Available data:

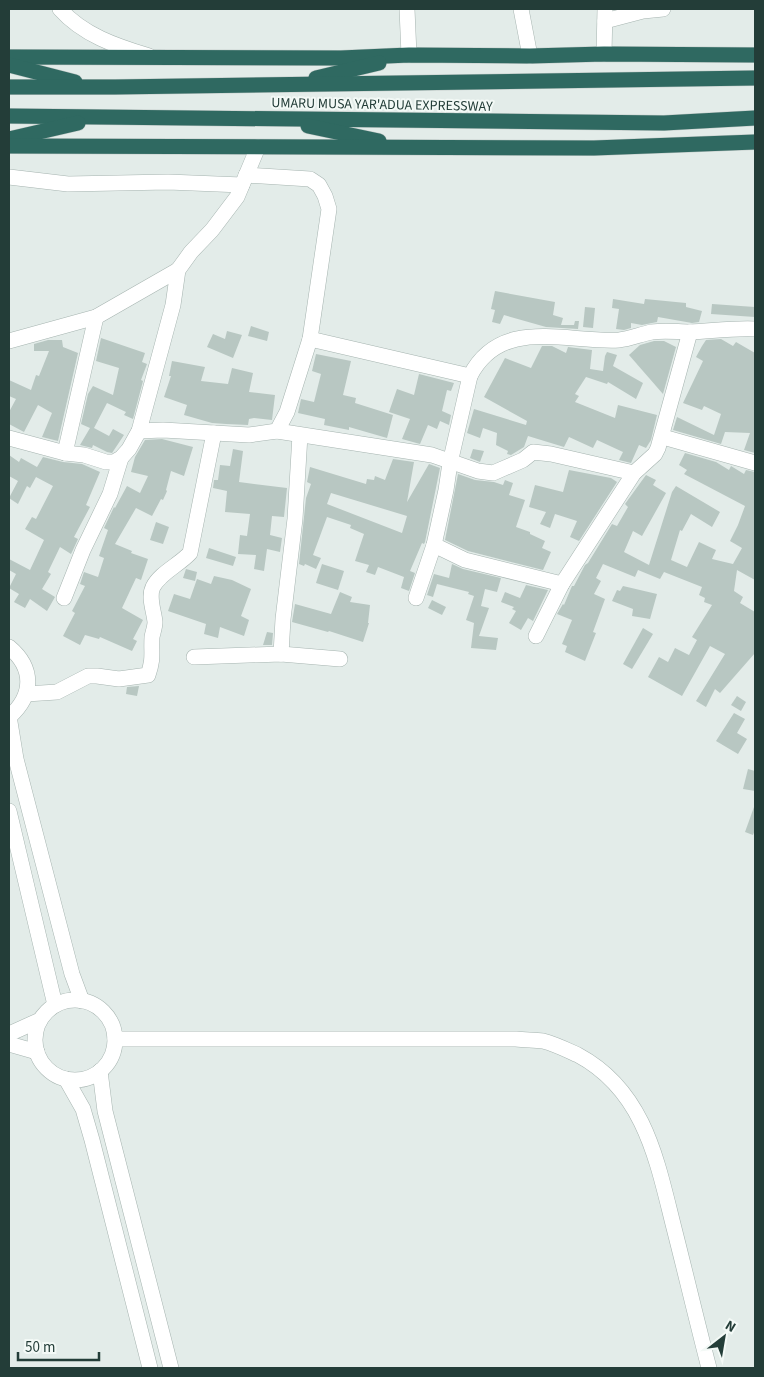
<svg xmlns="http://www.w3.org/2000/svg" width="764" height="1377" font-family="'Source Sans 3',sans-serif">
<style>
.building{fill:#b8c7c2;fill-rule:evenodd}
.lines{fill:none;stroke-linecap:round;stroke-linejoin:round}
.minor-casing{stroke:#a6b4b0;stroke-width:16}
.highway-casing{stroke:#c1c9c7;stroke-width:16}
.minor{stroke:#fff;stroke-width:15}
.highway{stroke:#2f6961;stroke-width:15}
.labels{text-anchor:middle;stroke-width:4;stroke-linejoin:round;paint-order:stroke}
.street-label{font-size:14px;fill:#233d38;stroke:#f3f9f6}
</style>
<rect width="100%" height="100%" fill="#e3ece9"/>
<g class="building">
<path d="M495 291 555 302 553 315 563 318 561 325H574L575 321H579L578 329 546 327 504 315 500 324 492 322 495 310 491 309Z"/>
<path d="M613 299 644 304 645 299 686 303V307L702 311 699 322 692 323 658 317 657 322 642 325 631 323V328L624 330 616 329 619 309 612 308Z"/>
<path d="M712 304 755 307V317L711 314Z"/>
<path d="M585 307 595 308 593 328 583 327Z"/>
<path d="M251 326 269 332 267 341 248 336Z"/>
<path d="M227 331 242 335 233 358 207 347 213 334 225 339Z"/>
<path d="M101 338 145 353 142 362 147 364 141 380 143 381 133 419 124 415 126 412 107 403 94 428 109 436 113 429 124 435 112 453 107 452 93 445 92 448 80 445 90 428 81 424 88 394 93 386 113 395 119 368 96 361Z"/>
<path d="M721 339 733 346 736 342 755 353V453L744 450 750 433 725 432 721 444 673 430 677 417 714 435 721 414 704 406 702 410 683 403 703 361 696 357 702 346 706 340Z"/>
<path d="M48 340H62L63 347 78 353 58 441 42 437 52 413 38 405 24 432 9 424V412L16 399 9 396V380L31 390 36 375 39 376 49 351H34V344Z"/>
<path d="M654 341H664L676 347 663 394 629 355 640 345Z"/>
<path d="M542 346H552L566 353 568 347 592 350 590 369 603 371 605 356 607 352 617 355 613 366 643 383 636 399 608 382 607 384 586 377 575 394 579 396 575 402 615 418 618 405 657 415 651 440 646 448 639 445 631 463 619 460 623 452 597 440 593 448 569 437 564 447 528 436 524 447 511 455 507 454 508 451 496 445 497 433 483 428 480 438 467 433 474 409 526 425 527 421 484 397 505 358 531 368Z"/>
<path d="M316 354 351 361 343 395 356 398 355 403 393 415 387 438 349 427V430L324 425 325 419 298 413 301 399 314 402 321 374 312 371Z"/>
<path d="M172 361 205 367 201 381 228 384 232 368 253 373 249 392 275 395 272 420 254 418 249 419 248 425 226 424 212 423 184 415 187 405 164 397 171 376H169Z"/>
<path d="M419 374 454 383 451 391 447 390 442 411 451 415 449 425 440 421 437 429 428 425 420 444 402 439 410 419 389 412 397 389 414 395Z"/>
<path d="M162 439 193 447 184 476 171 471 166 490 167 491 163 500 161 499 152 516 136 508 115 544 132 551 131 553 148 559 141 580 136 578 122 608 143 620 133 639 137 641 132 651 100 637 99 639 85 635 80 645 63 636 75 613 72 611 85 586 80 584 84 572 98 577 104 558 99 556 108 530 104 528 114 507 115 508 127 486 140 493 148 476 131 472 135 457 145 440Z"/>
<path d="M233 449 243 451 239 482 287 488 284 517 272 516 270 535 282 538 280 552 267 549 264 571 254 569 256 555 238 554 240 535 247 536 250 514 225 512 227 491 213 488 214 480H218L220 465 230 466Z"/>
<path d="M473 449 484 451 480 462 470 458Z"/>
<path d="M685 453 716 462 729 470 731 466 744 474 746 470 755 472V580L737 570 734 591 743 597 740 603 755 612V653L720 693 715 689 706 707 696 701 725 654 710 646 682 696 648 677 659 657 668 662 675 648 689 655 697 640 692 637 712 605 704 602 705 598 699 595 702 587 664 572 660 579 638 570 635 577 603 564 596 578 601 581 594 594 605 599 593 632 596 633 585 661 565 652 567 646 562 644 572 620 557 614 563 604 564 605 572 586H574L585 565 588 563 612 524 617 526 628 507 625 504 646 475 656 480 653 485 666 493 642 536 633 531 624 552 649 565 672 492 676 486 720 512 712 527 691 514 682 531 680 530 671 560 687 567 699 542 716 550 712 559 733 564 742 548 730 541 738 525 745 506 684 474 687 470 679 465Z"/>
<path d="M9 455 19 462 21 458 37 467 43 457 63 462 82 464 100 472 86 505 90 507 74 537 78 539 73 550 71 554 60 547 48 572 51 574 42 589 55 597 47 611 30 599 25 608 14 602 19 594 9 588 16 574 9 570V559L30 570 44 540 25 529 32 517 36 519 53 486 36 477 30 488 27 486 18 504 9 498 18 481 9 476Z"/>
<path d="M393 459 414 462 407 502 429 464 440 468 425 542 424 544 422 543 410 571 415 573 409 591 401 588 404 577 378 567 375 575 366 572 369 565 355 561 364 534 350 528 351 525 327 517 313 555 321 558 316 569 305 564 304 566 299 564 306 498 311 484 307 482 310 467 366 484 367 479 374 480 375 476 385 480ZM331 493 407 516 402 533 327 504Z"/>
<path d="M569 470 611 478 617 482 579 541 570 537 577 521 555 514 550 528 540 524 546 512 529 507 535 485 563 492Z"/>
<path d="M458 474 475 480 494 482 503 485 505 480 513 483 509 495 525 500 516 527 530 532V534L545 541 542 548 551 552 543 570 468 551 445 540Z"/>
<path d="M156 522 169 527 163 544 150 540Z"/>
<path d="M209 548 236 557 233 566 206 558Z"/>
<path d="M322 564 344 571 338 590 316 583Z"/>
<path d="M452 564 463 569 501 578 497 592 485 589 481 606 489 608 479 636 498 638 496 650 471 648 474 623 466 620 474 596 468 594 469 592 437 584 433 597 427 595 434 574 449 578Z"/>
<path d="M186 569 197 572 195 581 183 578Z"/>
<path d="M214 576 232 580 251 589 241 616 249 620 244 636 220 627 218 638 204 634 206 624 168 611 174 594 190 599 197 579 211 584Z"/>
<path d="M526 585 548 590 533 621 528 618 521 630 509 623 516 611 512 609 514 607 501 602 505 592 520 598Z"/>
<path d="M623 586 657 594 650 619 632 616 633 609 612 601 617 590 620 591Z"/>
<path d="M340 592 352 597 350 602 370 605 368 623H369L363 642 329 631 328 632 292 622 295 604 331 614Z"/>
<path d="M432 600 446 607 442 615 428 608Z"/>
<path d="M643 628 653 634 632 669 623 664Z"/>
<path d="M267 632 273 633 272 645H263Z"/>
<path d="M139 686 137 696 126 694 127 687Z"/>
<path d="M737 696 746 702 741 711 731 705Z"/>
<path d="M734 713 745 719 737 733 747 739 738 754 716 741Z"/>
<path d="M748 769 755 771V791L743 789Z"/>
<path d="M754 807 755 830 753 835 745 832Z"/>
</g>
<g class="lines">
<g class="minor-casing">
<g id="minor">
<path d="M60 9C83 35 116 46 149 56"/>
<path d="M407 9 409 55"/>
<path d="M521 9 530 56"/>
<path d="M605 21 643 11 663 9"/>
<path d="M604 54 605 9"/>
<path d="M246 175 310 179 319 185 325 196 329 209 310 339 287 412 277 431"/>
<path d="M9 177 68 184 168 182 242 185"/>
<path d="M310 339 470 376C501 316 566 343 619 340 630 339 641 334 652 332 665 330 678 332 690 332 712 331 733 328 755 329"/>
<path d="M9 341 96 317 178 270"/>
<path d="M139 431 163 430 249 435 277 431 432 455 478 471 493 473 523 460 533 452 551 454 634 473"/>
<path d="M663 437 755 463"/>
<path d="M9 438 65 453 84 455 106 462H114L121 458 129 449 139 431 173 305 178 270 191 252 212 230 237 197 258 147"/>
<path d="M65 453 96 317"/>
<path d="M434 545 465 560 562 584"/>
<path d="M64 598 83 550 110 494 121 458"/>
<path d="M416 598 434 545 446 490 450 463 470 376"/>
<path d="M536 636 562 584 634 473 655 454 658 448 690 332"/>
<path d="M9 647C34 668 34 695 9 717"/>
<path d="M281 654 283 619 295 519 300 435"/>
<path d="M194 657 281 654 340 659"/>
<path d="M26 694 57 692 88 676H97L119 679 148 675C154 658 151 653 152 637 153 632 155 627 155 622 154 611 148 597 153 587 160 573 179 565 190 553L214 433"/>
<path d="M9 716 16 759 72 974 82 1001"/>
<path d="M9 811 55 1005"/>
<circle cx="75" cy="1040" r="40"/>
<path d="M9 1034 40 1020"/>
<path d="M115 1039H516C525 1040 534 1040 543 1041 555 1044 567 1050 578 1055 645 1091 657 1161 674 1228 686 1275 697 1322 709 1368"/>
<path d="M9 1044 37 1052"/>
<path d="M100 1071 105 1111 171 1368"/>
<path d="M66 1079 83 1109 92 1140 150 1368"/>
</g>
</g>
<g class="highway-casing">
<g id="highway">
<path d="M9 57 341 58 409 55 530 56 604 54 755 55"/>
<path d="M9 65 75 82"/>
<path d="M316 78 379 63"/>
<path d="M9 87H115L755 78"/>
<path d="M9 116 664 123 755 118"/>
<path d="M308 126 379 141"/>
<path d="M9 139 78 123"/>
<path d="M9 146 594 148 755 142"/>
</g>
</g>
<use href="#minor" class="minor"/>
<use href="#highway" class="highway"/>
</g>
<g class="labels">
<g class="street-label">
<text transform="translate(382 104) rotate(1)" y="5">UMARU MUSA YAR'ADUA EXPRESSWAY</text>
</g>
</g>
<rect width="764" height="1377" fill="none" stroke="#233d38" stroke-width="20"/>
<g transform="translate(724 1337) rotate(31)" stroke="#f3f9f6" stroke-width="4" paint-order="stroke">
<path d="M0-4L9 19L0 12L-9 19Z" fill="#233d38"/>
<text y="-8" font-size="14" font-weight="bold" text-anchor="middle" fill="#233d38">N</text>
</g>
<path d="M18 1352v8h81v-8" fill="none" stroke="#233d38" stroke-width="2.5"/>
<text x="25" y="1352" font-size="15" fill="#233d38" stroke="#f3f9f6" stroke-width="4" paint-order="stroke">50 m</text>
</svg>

Work request:
Wherever "lines" occurs in the entries above, copy the line it sits on.

Result of this exercise:
.lines{fill:none;stroke-linecap:round;stroke-linejoin:round}
<g class="lines">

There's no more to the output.